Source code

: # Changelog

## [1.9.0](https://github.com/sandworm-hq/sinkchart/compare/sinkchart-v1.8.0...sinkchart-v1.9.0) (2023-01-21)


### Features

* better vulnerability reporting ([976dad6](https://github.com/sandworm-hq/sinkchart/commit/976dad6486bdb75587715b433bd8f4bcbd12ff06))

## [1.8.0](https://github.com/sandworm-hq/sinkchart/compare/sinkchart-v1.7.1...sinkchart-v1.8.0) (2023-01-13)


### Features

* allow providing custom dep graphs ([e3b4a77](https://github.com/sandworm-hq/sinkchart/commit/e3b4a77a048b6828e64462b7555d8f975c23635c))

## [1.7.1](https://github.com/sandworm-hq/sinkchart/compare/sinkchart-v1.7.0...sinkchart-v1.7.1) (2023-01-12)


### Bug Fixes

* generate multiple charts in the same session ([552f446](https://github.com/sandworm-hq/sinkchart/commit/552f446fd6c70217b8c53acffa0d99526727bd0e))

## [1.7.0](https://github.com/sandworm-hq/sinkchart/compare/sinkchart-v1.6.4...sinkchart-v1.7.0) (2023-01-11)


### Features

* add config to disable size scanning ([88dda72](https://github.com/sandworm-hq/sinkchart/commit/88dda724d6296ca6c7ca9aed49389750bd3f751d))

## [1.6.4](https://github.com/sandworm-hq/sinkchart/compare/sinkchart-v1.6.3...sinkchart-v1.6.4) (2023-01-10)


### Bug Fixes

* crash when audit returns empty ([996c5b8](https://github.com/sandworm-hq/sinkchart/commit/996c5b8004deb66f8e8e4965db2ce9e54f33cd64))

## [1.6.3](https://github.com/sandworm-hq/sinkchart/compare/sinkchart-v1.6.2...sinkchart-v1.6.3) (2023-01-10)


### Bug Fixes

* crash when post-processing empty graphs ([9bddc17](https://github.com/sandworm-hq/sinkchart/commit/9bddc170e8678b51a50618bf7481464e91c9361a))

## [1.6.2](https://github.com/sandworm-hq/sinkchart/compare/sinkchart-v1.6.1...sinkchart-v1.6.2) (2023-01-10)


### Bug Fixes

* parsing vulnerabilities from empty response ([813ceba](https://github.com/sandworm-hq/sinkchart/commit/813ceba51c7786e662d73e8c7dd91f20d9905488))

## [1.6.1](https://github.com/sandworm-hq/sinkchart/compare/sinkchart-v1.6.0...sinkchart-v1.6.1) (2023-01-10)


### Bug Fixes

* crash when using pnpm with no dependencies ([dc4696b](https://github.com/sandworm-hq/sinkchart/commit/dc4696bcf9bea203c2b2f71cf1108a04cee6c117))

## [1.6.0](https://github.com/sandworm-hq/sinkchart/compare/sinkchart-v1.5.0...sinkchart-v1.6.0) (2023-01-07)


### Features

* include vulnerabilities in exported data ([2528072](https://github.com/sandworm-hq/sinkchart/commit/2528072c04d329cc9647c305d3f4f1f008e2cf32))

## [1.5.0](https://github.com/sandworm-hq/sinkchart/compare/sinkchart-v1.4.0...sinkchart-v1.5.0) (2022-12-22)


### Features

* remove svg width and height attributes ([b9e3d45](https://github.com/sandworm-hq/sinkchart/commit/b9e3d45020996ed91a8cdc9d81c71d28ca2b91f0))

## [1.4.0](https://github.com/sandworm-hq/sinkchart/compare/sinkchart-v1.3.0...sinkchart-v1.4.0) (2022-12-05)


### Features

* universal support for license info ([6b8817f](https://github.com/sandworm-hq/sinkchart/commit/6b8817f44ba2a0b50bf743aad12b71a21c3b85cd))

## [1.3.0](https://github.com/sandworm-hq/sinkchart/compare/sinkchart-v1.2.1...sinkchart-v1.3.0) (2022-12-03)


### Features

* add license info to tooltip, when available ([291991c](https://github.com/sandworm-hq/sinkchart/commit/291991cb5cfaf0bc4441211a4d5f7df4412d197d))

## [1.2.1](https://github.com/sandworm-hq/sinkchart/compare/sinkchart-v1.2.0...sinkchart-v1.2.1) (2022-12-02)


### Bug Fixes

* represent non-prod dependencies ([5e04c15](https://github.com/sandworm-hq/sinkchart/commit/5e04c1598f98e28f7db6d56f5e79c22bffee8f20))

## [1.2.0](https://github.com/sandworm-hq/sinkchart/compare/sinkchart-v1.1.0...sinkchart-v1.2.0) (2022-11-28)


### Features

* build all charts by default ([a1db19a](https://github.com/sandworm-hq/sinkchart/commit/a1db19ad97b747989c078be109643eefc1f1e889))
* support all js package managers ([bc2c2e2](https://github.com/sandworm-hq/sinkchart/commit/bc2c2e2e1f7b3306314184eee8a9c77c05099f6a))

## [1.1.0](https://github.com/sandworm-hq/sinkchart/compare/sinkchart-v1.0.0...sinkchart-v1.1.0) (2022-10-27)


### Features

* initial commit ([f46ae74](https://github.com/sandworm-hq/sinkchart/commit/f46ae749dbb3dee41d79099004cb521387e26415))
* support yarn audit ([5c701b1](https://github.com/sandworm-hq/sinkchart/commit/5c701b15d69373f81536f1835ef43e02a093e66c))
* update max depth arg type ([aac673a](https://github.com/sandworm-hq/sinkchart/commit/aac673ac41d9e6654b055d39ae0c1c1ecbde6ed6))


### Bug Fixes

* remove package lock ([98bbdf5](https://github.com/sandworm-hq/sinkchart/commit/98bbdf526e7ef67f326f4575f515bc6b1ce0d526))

- - -

What you have to do: A verbatim copy of all the entries is the expected result.

Response area:
Source code

: # Changelog

## [1.9.0](https://github.com/sandworm-hq/sinkchart/compare/sinkchart-v1.8.0...sinkchart-v1.9.0) (2023-01-21)


### Features

* better vulnerability reporting ([976dad6](https://github.com/sandworm-hq/sinkchart/commit/976dad6486bdb75587715b433bd8f4bcbd12ff06))

## [1.8.0](https://github.com/sandworm-hq/sinkchart/compare/sinkchart-v1.7.1...sinkchart-v1.8.0) (2023-01-13)


### Features

* allow providing custom dep graphs ([e3b4a77](https://github.com/sandworm-hq/sinkchart/commit/e3b4a77a048b6828e64462b7555d8f975c23635c))

## [1.7.1](https://github.com/sandworm-hq/sinkchart/compare/sinkchart-v1.7.0...sinkchart-v1.7.1) (2023-01-12)


### Bug Fixes

* generate multiple charts in the same session ([552f446](https://github.com/sandworm-hq/sinkchart/commit/552f446fd6c70217b8c53acffa0d99526727bd0e))

## [1.7.0](https://github.com/sandworm-hq/sinkchart/compare/sinkchart-v1.6.4...sinkchart-v1.7.0) (2023-01-11)


### Features

* add config to disable size scanning ([88dda72](https://github.com/sandworm-hq/sinkchart/commit/88dda724d6296ca6c7ca9aed49389750bd3f751d))

## [1.6.4](https://github.com/sandworm-hq/sinkchart/compare/sinkchart-v1.6.3...sinkchart-v1.6.4) (2023-01-10)


### Bug Fixes

* crash when audit returns empty ([996c5b8](https://github.com/sandworm-hq/sinkchart/commit/996c5b8004deb66f8e8e4965db2ce9e54f33cd64))

## [1.6.3](https://github.com/sandworm-hq/sinkchart/compare/sinkchart-v1.6.2...sinkchart-v1.6.3) (2023-01-10)


### Bug Fixes

* crash when post-processing empty graphs ([9bddc17](https://github.com/sandworm-hq/sinkchart/commit/9bddc170e8678b51a50618bf7481464e91c9361a))

## [1.6.2](https://github.com/sandworm-hq/sinkchart/compare/sinkchart-v1.6.1...sinkchart-v1.6.2) (2023-01-10)


### Bug Fixes

* parsing vulnerabilities from empty response ([813ceba](https://github.com/sandworm-hq/sinkchart/commit/813ceba51c7786e662d73e8c7dd91f20d9905488))

## [1.6.1](https://github.com/sandworm-hq/sinkchart/compare/sinkchart-v1.6.0...sinkchart-v1.6.1) (2023-01-10)


### Bug Fixes

* crash when using pnpm with no dependencies ([dc4696b](https://github.com/sandworm-hq/sinkchart/commit/dc4696bcf9bea203c2b2f71cf1108a04cee6c117))

## [1.6.0](https://github.com/sandworm-hq/sinkchart/compare/sinkchart-v1.5.0...sinkchart-v1.6.0) (2023-01-07)


### Features

* include vulnerabilities in exported data ([2528072](https://github.com/sandworm-hq/sinkchart/commit/2528072c04d329cc9647c305d3f4f1f008e2cf32))

## [1.5.0](https://github.com/sandworm-hq/sinkchart/compare/sinkchart-v1.4.0...sinkchart-v1.5.0) (2022-12-22)


### Features

* remove svg width and height attributes ([b9e3d45](https://github.com/sandworm-hq/sinkchart/commit/b9e3d45020996ed91a8cdc9d81c71d28ca2b91f0))

## [1.4.0](https://github.com/sandworm-hq/sinkchart/compare/sinkchart-v1.3.0...sinkchart-v1.4.0) (2022-12-05)


### Features

* universal support for license info ([6b8817f](https://github.com/sandworm-hq/sinkchart/commit/6b8817f44ba2a0b50bf743aad12b71a21c3b85cd))

## [1.3.0](https://github.com/sandworm-hq/sinkchart/compare/sinkchart-v1.2.1...sinkchart-v1.3.0) (2022-12-03)


### Features

* add license info to tooltip, when available ([291991c](https://github.com/sandworm-hq/sinkchart/commit/291991cb5cfaf0bc4441211a4d5f7df4412d197d))

## [1.2.1](https://github.com/sandworm-hq/sinkchart/compare/sinkchart-v1.2.0...sinkchart-v1.2.1) (2022-12-02)


### Bug Fixes

* represent non-prod dependencies ([5e04c15](https://github.com/sandworm-hq/sinkchart/commit/5e04c1598f98e28f7db6d56f5e79c22bffee8f20))

## [1.2.0](https://github.com/sandworm-hq/sinkchart/compare/sinkchart-v1.1.0...sinkchart-v1.2.0) (2022-11-28)


### Features

* build all charts by default ([a1db19a](https://github.com/sandworm-hq/sinkchart/commit/a1db19ad97b747989c078be109643eefc1f1e889))
* support all js package managers ([bc2c2e2](https://github.com/sandworm-hq/sinkchart/commit/bc2c2e2e1f7b3306314184eee8a9c77c05099f6a))

## [1.1.0](https://github.com/sandworm-hq/sinkchart/compare/sinkchart-v1.0.0...sinkchart-v1.1.0) (2022-10-27)


### Features

* initial commit ([f46ae74](https://github.com/sandworm-hq/sinkchart/commit/f46ae749dbb3dee41d79099004cb521387e26415))
* support yarn audit ([5c701b1](https://github.com/sandworm-hq/sinkchart/commit/5c701b15d69373f81536f1835ef43e02a093e66c))
* update max depth arg type ([aac673a](https://github.com/sandworm-hq/sinkchart/commit/aac673ac41d9e6654b055d39ae0c1c1ecbde6ed6))


### Bug Fixes

* remove package lock ([98bbdf5](https://github.com/sandworm-hq/sinkchart/commit/98bbdf526e7ef67f326f4575f515bc6b1ce0d526))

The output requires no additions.